Who can forget LaCrosse , Wisc., only eight months later, where Bush declared: "Families is where our nation finds hope, where wings take dream." To his credit, at a Washington dinner, the president showed he could laugh at these "Bushisms" when he quoted humorist Garrison Keillor's observation that "George W. Bush's lips are where words go to die."
But there are a couple of things this president says repeatedly that truly drive me bananas. For example, because the president's one-size-fits-all remedy for every social ill from joblessness to double-parking is more tax-cuts, the president must have told me three or four dozen times by now that "it's your money."
Not only that, but opponents of Bush's tax cuts, according to the president, just "want more money in Washington" and "don't want to let the people keep their own money." President Bush and his administration, you should know, "trust the American people more than we trust the government."
George W. Bush is a Giant "Pander-Bear." With such talk, he asks me -- at a time of war when my fellow Americans are dying -- for no sacrifice.
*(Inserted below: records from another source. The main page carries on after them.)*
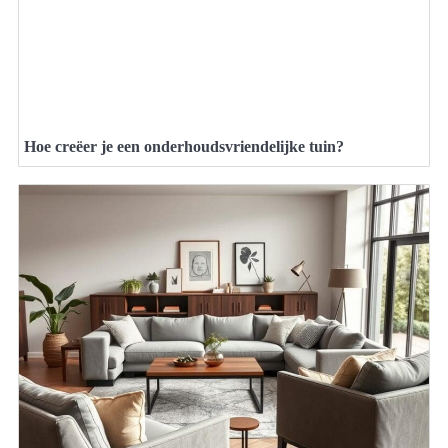
Hoe creëer je een onderhoudsvriendelijke tuin?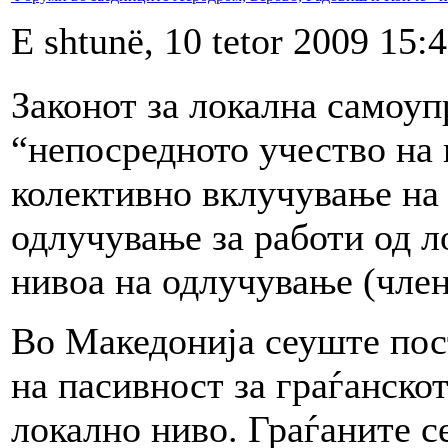
E shtunë, 10 tetor 2009 15:
Законот за локална самоуп
“непосредното учество на 
колективно вклучување на
одлучување за работи од л
нивоа на одлучување (член
Во Македонија сеуште пос
на пасивност за граѓанско
локално ниво. Граѓаните с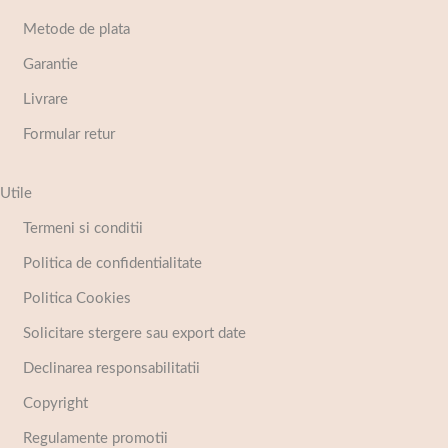
Metode de plata
Garantie
Livrare
Formular retur
Utile
Termeni si conditii
Politica de confidentialitate
Politica Cookies
Solicitare stergere sau export date
Declinarea responsabilitatii
Copyright
Regulamente promotii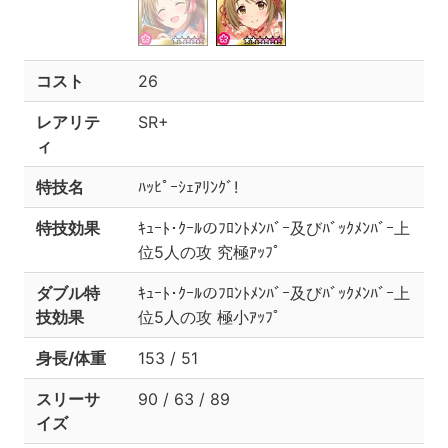
コスト
26
レアリテ
SR+
ィ
特技名
ﾊｯﾋﾟｰｼｪｱﾘﾝｸﾞ!
特技効果
ｷｭｰﾄ･ｸｰﾙのﾌﾛﾝﾄﾒﾝﾊﾞｰ及びﾊﾞｯｸﾒﾝﾊﾞｰ上
位5人の攻 究極ｱｯﾌﾟ
ダブル特
ｷｭｰﾄ･ｸｰﾙのﾌﾛﾝﾄﾒﾝﾊﾞｰ及びﾊﾞｯｸﾒﾝﾊﾞｰ上
技効果
位5人の攻 極小ｱｯﾌﾟ
身長/体重
153 / 51
スリーサ
90 / 63 / 89
イズ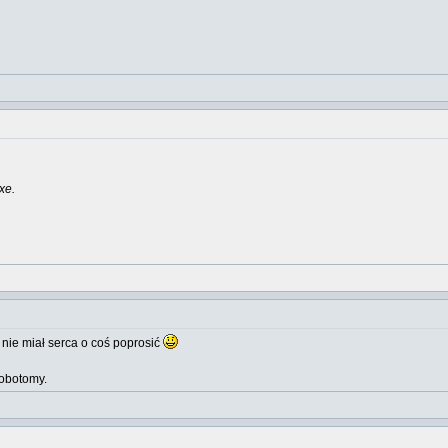
xe.
e
nie miał serca o coś poprosić
 lobotomy.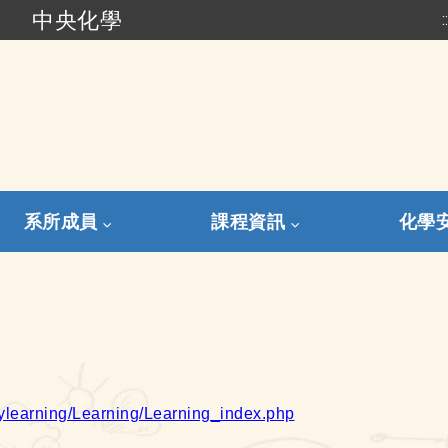
中央化學
:
跳到主要內容
系所成員
課程資訊
化學
lylearning/Learning/Learning_index.php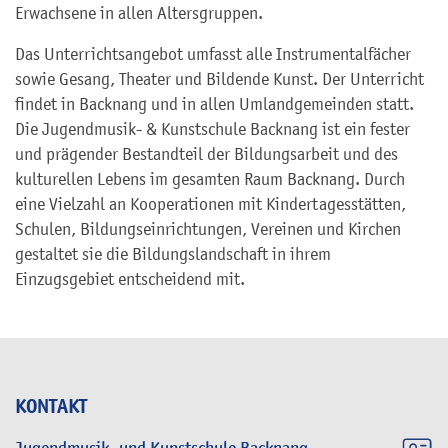
Erwachsene in allen Altersgruppen.
Das Unterrichtsangebot umfasst alle Instrumentalfächer
sowie Gesang, Theater und Bildende Kunst. Der Unterricht
findet in Backnang und in allen Umlandgemeinden statt.
Die Jugendmusik- & Kunstschule Backnang ist ein fester
und prägender Bestandteil der Bildungsarbeit und des
kulturellen Lebens im gesamten Raum Backnang. Durch
eine Vielzahl an Kooperationen mit Kindertagesstätten,
Schulen, Bildungseinrichtungen, Vereinen und Kirchen
gestaltet sie die Bildungslandschaft in ihrem
Einzugsgebiet entscheidend mit.
KONTAKT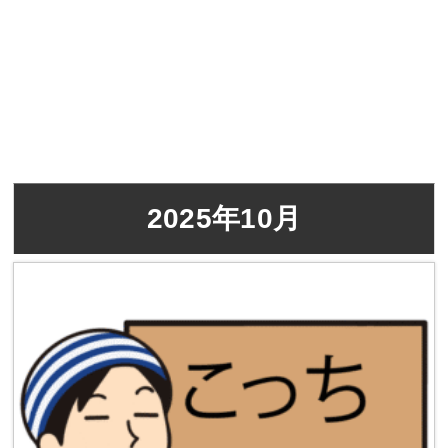
2025年10月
He essentially absolves me of civic responsibility to my fellow citizens and to my national community. He flatters my vanity. He indulges my selfishness.
You begin to wonder if the president or anyone near him knows that of the 53.7 million American children who will go to school today from kindergarten to grade 12, nearly nine out of 10 of them will go to public schools.
The most advantaged and the most privileged do not depend on public education or public safety for their family's personal security, or public parks for their recreation. If you're wealthy enough, you can purchase all of these services privately.
But the vast majority of Americans depend every hour of every day on public services provided by their government and funded by our tax dollars.
Government is far from perfect. It is flawed and can be unresponsive. But make no mistakes about it, government does good things I want done for my country but which I cannot do alone.
Because of the federal government, I know the medicine prescribed for my family is safe. Because of the federal government, more than three-fourths of the nation's rivers and streams are today swimmable and fishable, while only 30 years ago, three-quarters of those same rivers -- because of industrial waste and untreated sewage -- were unswimmable and unfishable.
Because of the federal government, financed by the tax dollars we sent to Washington, polio was cured, the poverty rate among senior citizens has been cut by 70 percent, 289 million visitors annually enjoy our national parks and monuments, the airplane trips we take are safe, and the civil right of every American to vote is secure.
Four out of five Americans who today attend college do not go to a Yale or a Princeton or a Duke or a Georgetown or any other private school. They go instead to a public college or university that is financed by tax dollars.
So do me a favor, President, treat us like grown-ups. We know that even if we kept every nickel of taxes, we would not be able individually to do the urgently important tasks our federal government does to make our nation safer, healthier, more prosperous and more just.
And remember the wisdom of a great Republican predecessor of yours, Theodore Roosevelt, who said, "We are the government; the government is us."